Compare that to productions like “The Pacific” currently showing on HBO, which showcase far less identifiable heroes.
“Ryan” might be Spielberg’s last epic movie of consequence. His recent films, from the disappointing “Indiana Jones and the Kingdom of the Crystal Skull” to the morally dubious “Munich” reveal a filmmaker whose talents may be in permanent decline.
Even “War of the Worlds,” which featured one of the greatest action sequences in modern memory – the aliens initial assault on Boston – limped to the credits with a milquetoast resolution.
“Ryan” tromps over familiar topics – the horrors of war, the price of a single human life and retaining one’s humanity in the belly of battle. Spielberg elevates each with haunting sound effects and rich compositions that feel painterly at times.

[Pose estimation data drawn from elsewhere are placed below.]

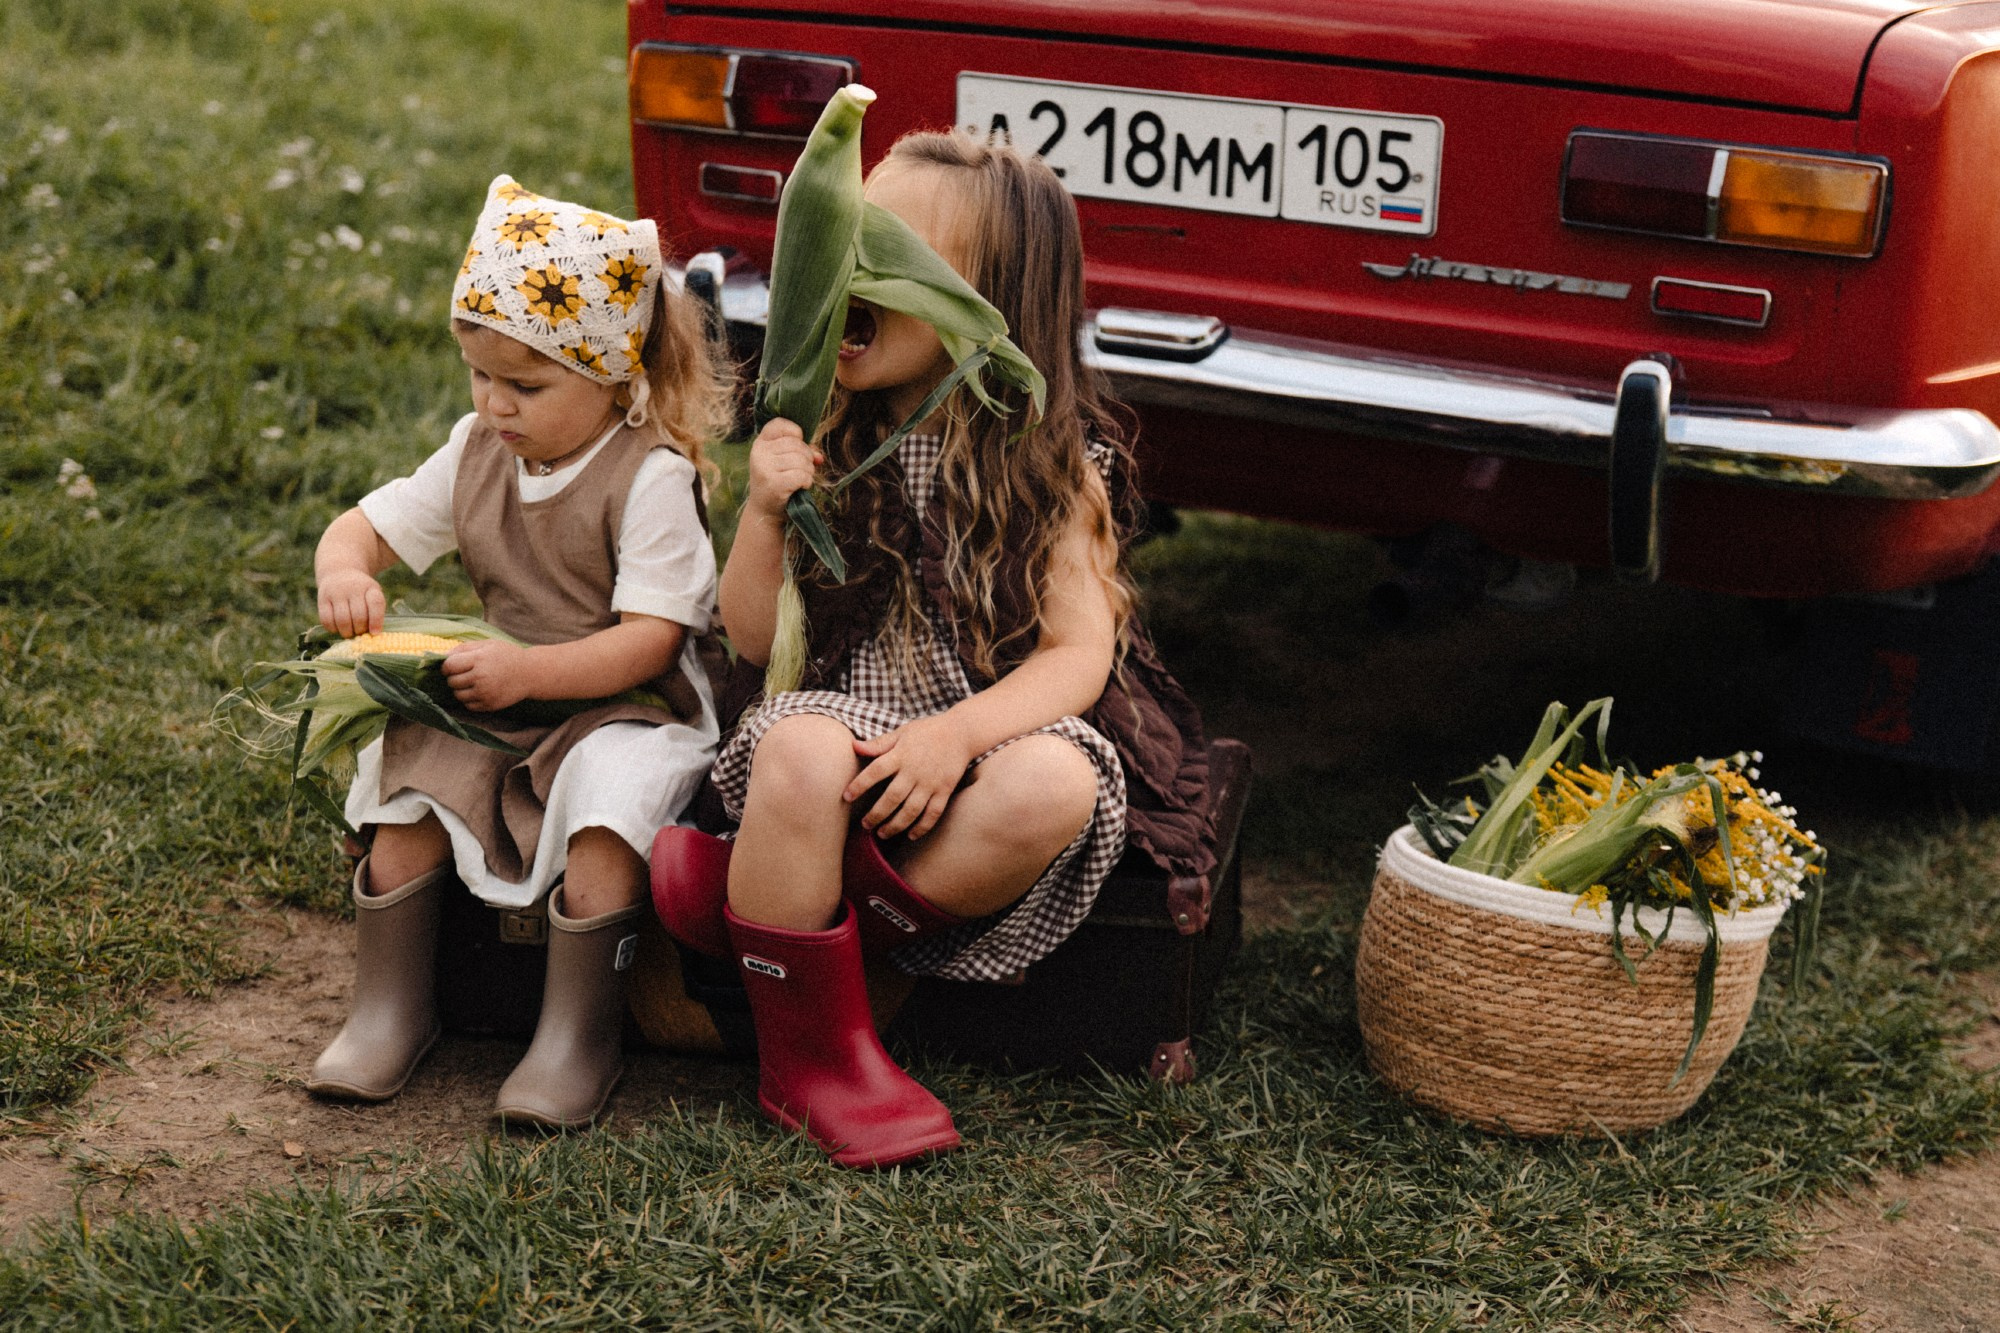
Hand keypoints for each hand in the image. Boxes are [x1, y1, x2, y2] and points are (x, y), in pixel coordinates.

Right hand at [318, 568, 385, 637]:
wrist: (339, 573)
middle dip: (360, 630)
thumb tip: (372, 635)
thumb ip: (375, 612)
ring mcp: (336, 592)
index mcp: (370, 587)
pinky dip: (332, 629)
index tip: (375, 633)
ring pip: (342, 620)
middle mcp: (353, 587)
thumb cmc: (361, 592)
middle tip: (359, 633)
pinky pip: (326, 619)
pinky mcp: (322, 598)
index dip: (376, 621)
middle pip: (358, 616)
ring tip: (349, 633)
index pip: (376, 603)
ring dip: (347, 632)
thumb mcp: (372, 594)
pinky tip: (337, 629)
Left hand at [440, 639, 533, 712]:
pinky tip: (479, 691)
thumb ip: (465, 648)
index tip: (452, 666)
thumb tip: (443, 656)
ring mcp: (485, 693)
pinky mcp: (489, 705)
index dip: (447, 666)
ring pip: (458, 695)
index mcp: (479, 659)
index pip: (449, 666)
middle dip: (454, 677)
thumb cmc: (508, 655)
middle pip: (452, 681)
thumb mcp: (488, 645)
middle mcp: (481, 677)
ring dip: (461, 689)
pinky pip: (468, 705)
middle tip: (465, 674)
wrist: (530, 673)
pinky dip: (470, 699)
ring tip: (472, 682)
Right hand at [743, 417, 820, 523]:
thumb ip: (803, 451)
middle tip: (802, 470)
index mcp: (760, 443)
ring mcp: (764, 467)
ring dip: (808, 471)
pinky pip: (801, 475)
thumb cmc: (778, 482)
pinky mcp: (773, 483)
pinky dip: (807, 481)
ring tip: (801, 480)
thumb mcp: (786, 462)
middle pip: (796, 444)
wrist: (764, 511)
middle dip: (807, 457)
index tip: (798, 446)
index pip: (779, 424)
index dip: (796, 433)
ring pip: (801, 460)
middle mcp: (759, 452)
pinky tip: (801, 487)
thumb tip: (819, 457)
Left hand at [844, 714, 974, 839]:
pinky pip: (933, 813)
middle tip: (865, 825)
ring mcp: (931, 782)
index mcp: (901, 754)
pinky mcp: (945, 790)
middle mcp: (915, 770)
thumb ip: (878, 744)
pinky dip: (922, 827)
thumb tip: (853, 746)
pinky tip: (911, 835)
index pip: (875, 771)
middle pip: (892, 797)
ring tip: (882, 834)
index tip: (846, 797)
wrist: (961, 732)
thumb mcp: (901, 733)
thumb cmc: (927, 732)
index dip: (859, 785)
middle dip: (876, 814)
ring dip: (895, 825)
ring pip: (911, 810)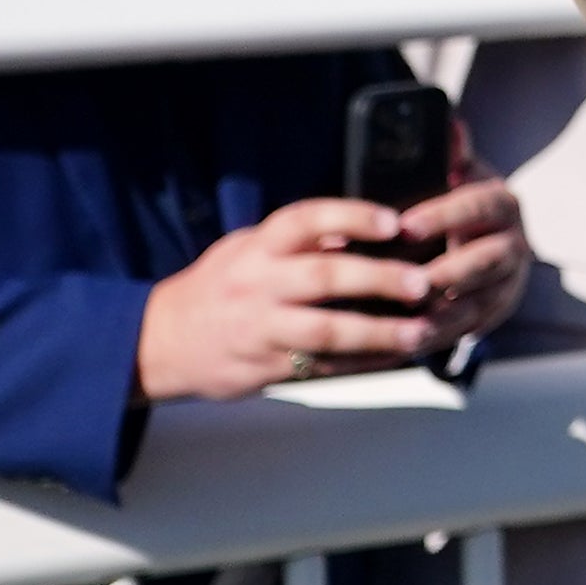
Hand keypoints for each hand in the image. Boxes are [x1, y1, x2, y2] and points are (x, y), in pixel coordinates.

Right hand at [137, 176, 526, 399]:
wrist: (162, 342)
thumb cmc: (222, 286)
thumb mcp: (249, 249)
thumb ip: (300, 241)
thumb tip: (365, 226)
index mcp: (258, 247)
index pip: (304, 221)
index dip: (350, 217)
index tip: (394, 221)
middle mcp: (258, 284)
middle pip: (323, 277)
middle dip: (378, 279)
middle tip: (423, 283)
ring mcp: (261, 328)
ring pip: (324, 331)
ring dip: (377, 332)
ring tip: (420, 331)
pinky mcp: (267, 366)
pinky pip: (322, 367)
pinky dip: (363, 363)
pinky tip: (396, 357)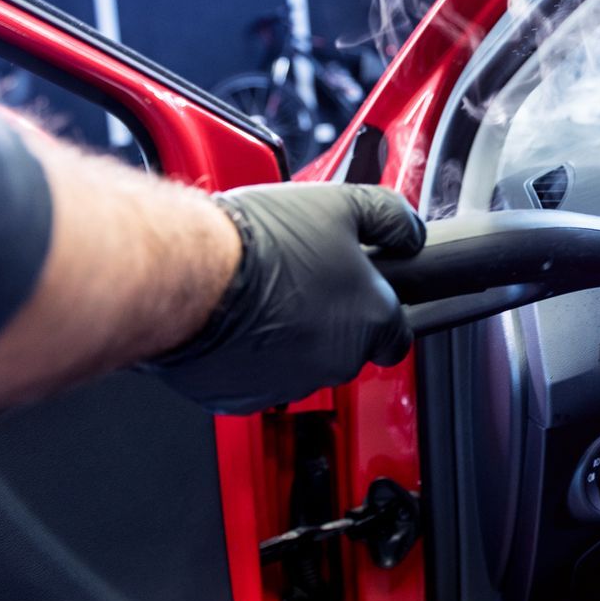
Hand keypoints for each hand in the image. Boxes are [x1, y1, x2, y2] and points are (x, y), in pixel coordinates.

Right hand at [146, 183, 425, 413]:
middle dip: (331, 319)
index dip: (384, 312)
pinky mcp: (243, 396)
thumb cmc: (260, 243)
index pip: (399, 334)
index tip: (366, 296)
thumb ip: (389, 218)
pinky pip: (256, 379)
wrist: (189, 274)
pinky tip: (235, 321)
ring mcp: (291, 384)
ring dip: (291, 337)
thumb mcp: (341, 205)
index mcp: (370, 319)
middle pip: (349, 348)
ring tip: (263, 295)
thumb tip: (410, 232)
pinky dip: (251, 356)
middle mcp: (337, 361)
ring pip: (302, 364)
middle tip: (301, 281)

The film’s extras come on a separate disk, but the wealth of material makes hitting the eject button a tiny price to pay. Spielberg offers both an introduction to the film as well as some parting thoughts, while the cast discuss the boot camp-style measures they undertook to bond as a faux fighting force. The documentary “Shooting War” lets war photographers share some remarkable stories about their efforts to bring the battles home to U.S. viewers.
“Saving Private Ryan” will always be remembered for the beach battle sequence and the silence Captain Miller experienes after a deafening bomb blast explodes nearby. But the rest of the nearly three-hour film is just as remarkable, proving Spielberg was just the right director to salute the Greatest Generation on celluloid.